On and Off the Wall is a series of brief reflections on or about works in the collection, including those that may not often make an appearance on the gallery walls. Deborah Spanich is the museum registrar. She compiled the digital database and fell in love with many of the works in the collection.

Here is a secret: some of the works in the collection have double lives. While on display in the gallery Healy’s Young Woman shows no sign of what is hidden behind her. Unnamed and unfinished, the face of a bearded man gazes from the reverse side of the board. His face is detailed, if rather monochromatic, but below his collar nothing grounds him. Lines furrow his forehead (perhaps in puzzlement over why the artist chose not to continue his painting?) On the front, a vibrant young woman enjoys the full attention of both artist and viewer.

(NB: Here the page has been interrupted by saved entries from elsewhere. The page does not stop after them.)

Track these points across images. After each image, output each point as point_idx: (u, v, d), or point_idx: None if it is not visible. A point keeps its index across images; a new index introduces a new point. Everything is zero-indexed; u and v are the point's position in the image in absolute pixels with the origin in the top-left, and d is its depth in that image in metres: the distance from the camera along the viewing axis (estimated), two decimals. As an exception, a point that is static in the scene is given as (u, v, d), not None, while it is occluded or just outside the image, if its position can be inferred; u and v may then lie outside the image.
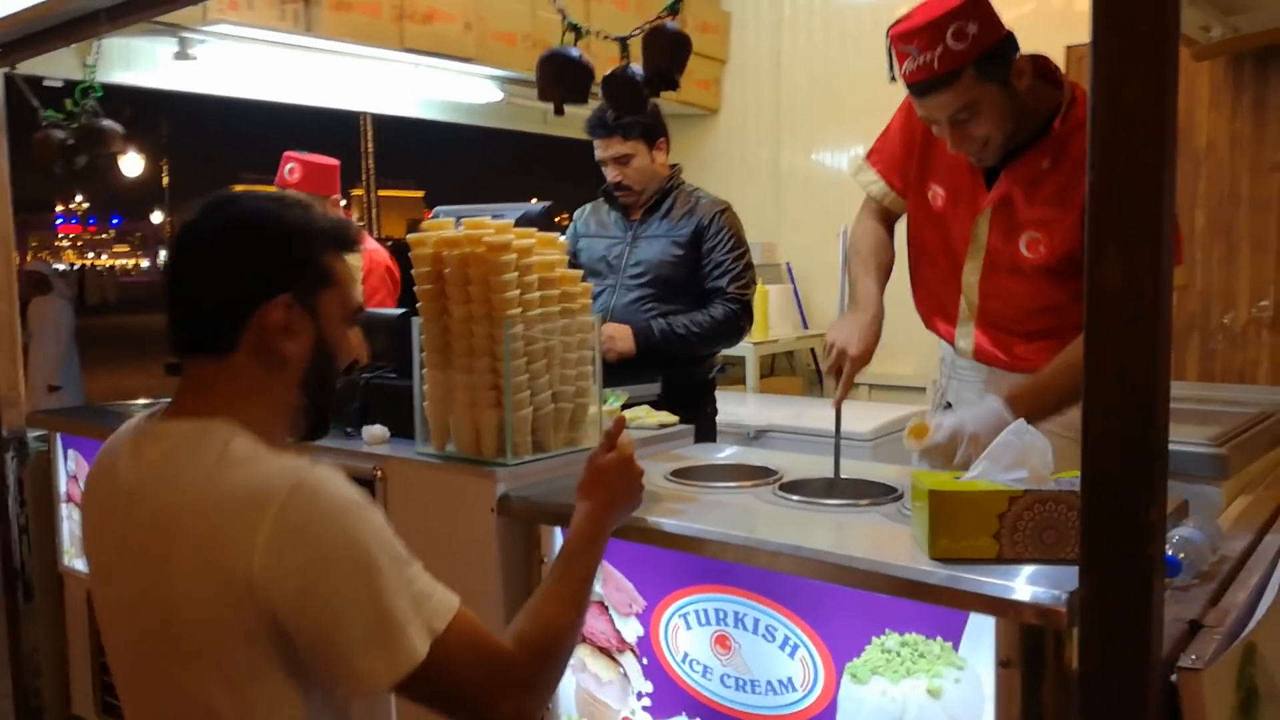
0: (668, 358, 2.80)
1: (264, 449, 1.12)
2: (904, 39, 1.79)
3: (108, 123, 3.01)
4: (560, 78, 1.75)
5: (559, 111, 1.80)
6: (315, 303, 1.18)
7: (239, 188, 1.27)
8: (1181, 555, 1.44)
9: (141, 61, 3.51)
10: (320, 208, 1.25)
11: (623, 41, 1.74)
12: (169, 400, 1.19)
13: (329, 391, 1.24)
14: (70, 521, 2.87)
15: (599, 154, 2.87)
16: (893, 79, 1.86)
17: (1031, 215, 1.94)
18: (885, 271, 2.16)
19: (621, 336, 2.76)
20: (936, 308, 2.19)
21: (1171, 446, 2.39)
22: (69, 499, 2.87)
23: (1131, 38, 1.04)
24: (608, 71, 1.75)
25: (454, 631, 1.09)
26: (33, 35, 2.86)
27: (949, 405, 2.25)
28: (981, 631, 1.31)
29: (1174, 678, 1.16)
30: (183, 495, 1.09)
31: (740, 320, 2.86)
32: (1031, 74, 1.87)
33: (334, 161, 3.46)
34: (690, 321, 2.81)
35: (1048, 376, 1.87)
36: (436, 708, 1.11)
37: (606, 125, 2.79)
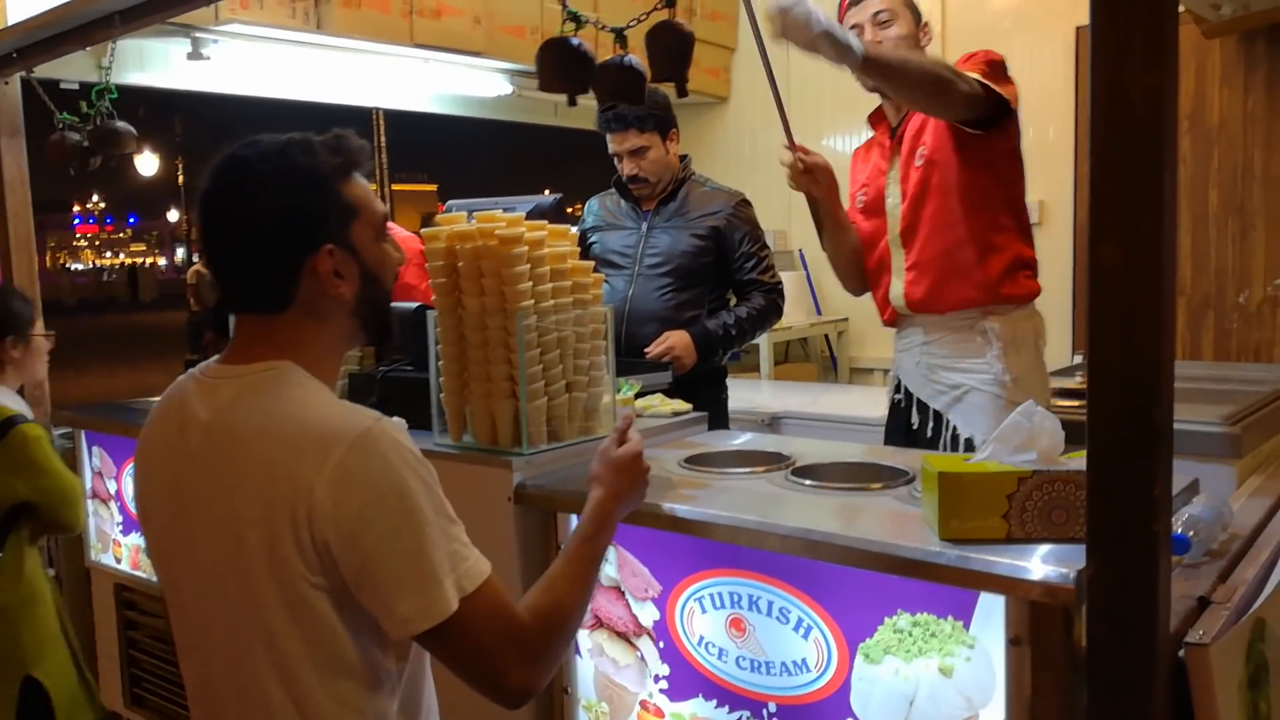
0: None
1: (331, 394, 1.21)
2: None
3: (121, 124, 3.06)
4: (561, 68, 1.76)
5: (572, 102, 1.82)
6: (351, 238, 1.22)
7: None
8: (1191, 533, 1.45)
9: (155, 63, 3.55)
10: (316, 140, 1.24)
11: (618, 32, 1.74)
12: (224, 352, 1.25)
13: (383, 306, 1.30)
14: (96, 518, 2.92)
15: (613, 148, 2.89)
16: None
17: (916, 139, 2.27)
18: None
19: (684, 348, 2.78)
20: (876, 286, 2.43)
21: (1184, 426, 2.41)
22: (94, 495, 2.92)
23: (1130, 20, 1.05)
24: (600, 62, 1.75)
25: (482, 596, 1.14)
26: (48, 39, 2.90)
27: (899, 385, 2.45)
28: (992, 610, 1.33)
29: (1182, 653, 1.18)
30: (258, 422, 1.16)
31: (781, 303, 2.98)
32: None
33: None
34: (740, 316, 2.89)
35: (905, 54, 2.11)
36: (453, 666, 1.16)
37: (622, 119, 2.81)
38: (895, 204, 2.34)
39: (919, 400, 2.36)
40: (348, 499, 1.09)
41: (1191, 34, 3.48)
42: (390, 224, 3.86)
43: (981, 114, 2.09)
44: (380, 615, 1.13)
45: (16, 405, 2.52)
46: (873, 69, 1.93)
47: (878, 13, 2.21)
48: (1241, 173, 3.85)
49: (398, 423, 1.17)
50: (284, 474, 1.11)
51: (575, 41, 1.75)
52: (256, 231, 1.19)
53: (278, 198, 1.18)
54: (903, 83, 2.03)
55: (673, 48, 1.71)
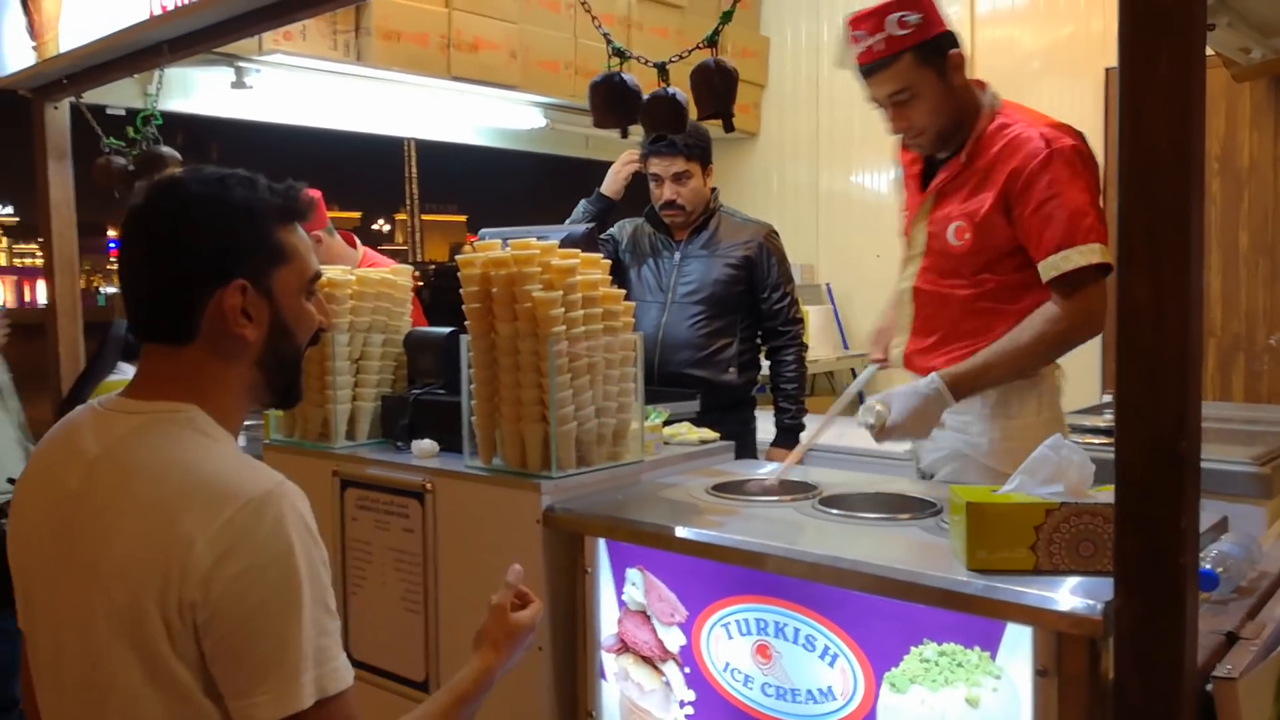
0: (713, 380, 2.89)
1: (238, 448, 1.15)
2: (854, 24, 2.03)
3: (166, 149, 3.14)
4: (612, 102, 1.82)
5: (625, 134, 1.87)
6: (270, 282, 1.17)
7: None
8: (1219, 569, 1.45)
9: (199, 90, 3.64)
10: (264, 180, 1.20)
11: (661, 67, 1.80)
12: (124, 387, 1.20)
13: (290, 365, 1.23)
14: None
15: (656, 170, 2.95)
16: (842, 65, 2.07)
17: (957, 208, 2.09)
18: None
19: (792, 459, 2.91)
20: (882, 331, 2.36)
21: (1215, 465, 2.40)
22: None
23: (1156, 63, 1.07)
24: (646, 95, 1.80)
25: (338, 706, 1.06)
26: (97, 67, 2.98)
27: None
28: (1019, 641, 1.33)
29: (1209, 687, 1.18)
30: (149, 464, 1.09)
31: (804, 344, 3.09)
32: (964, 72, 2.06)
33: (315, 192, 3.52)
34: (794, 387, 3.01)
35: (987, 357, 2.00)
36: None
37: (673, 144, 2.88)
38: (910, 275, 2.20)
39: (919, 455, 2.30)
40: (229, 560, 1.01)
41: (1222, 77, 3.49)
42: (367, 250, 3.83)
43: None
44: (228, 694, 1.04)
45: None
46: (968, 393, 1.97)
47: (894, 92, 2.03)
48: (1272, 215, 3.85)
49: (301, 494, 1.10)
50: (165, 522, 1.03)
51: (624, 77, 1.80)
52: (171, 252, 1.14)
53: (199, 221, 1.14)
54: (1005, 379, 2.00)
55: (718, 85, 1.77)
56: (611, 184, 3.13)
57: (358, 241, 3.62)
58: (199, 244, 1.14)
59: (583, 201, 3.16)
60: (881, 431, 1.95)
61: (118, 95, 3.39)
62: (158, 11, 2.52)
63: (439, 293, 3.76)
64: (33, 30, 3.04)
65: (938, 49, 2.01)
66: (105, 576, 1.06)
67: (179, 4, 2.44)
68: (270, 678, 1.02)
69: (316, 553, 1.08)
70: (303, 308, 1.22)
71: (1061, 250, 1.92)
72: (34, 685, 1.19)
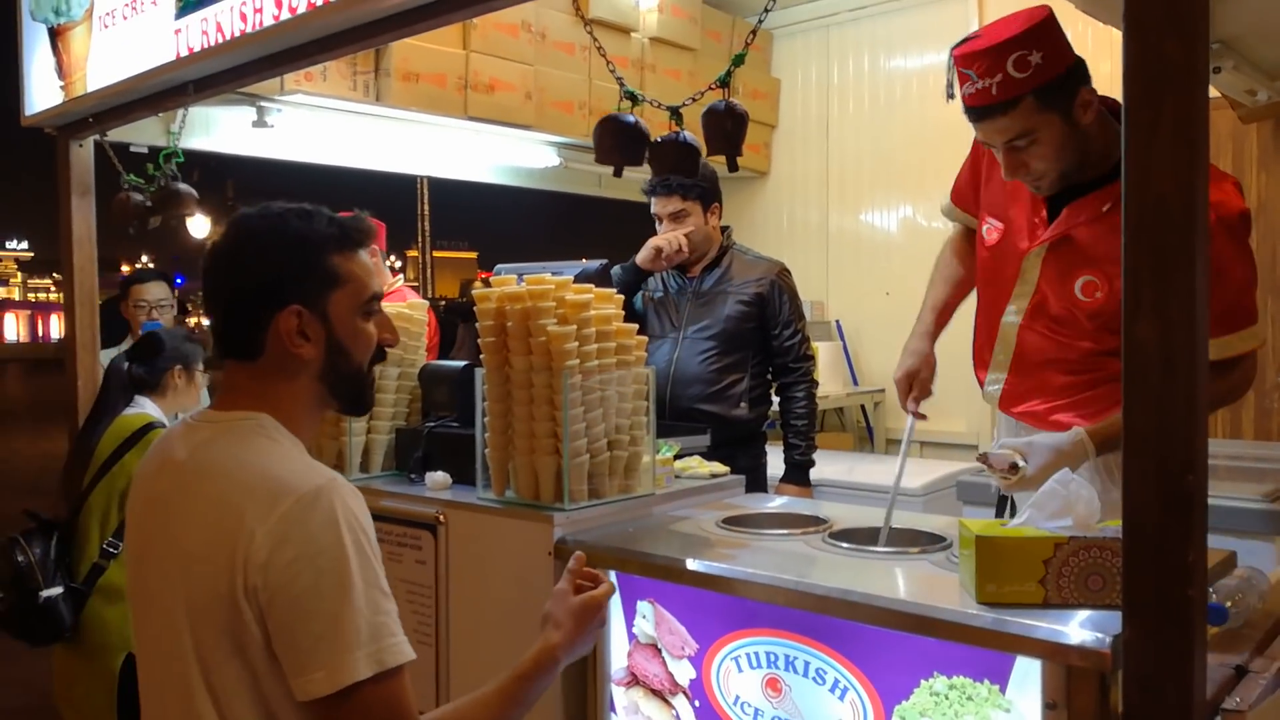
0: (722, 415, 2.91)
1: (301, 450, 1.27)
2: (965, 61, 1.78)
3: (183, 186, 3.19)
4: (617, 142, 1.86)
5: (618, 173, 1.90)
6: (325, 305, 1.29)
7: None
8: (1228, 603, 1.45)
9: (221, 128, 3.71)
10: (325, 213, 1.33)
11: (674, 110, 1.84)
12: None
13: (351, 378, 1.34)
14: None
15: (655, 210, 2.99)
16: (950, 97, 1.88)
17: (1090, 256, 1.87)
18: (951, 286, 2.24)
19: (802, 494, 2.93)
20: (978, 350, 2.16)
21: (1225, 502, 2.40)
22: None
23: (1160, 103, 1.10)
24: (657, 138, 1.85)
25: (393, 679, 1.15)
26: (124, 105, 3.05)
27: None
28: (1028, 674, 1.34)
29: (1218, 720, 1.18)
30: (224, 465, 1.23)
31: (815, 380, 3.09)
32: (1098, 108, 1.83)
33: (380, 223, 3.59)
34: (804, 423, 3.01)
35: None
36: None
37: (667, 184, 2.92)
38: (1018, 312, 2.00)
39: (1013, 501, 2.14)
40: (282, 550, 1.14)
41: (1229, 119, 3.52)
42: (403, 287, 3.91)
43: None
44: (290, 672, 1.14)
45: (159, 416, 2.70)
46: (1107, 451, 1.78)
47: (1011, 139, 1.82)
48: (1281, 254, 3.86)
49: (353, 490, 1.22)
50: (233, 515, 1.17)
51: (631, 119, 1.85)
52: (235, 280, 1.30)
53: (260, 254, 1.28)
54: None
55: (728, 127, 1.80)
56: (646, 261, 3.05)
57: (397, 272, 3.75)
58: (257, 273, 1.29)
59: (618, 267, 3.16)
60: (1017, 483, 1.78)
61: (141, 133, 3.45)
62: (184, 53, 2.58)
63: (447, 327, 3.84)
64: (61, 70, 3.12)
65: (1063, 89, 1.77)
66: (187, 560, 1.20)
67: (205, 46, 2.50)
68: (325, 654, 1.12)
69: (365, 540, 1.18)
70: (359, 327, 1.33)
71: (1220, 337, 1.75)
72: (137, 663, 1.34)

In Prendergast’s painting, bathers take pleasure in the sun and spray as they occupy rough outcroppings. In the foreground but not prominent, the figures seem part of the scenery. On the reverse side is a similar seascape, containing only rocks and sea. In the finished scene the figures add a sense of scale, but in light of the work on the back, it appears that the artist may have considered leaving them out. The rocks dominate, and speak for themselves.

We don’t know the reason Healy and Prendergast chose not to complete the paintings on the hidden sides of these canvases. Nor did they paint over the images. These works have both public faces, and private:  Prendergast’s vibrant, unpeopled place; and the man destined to spend eternity with his face to the wall.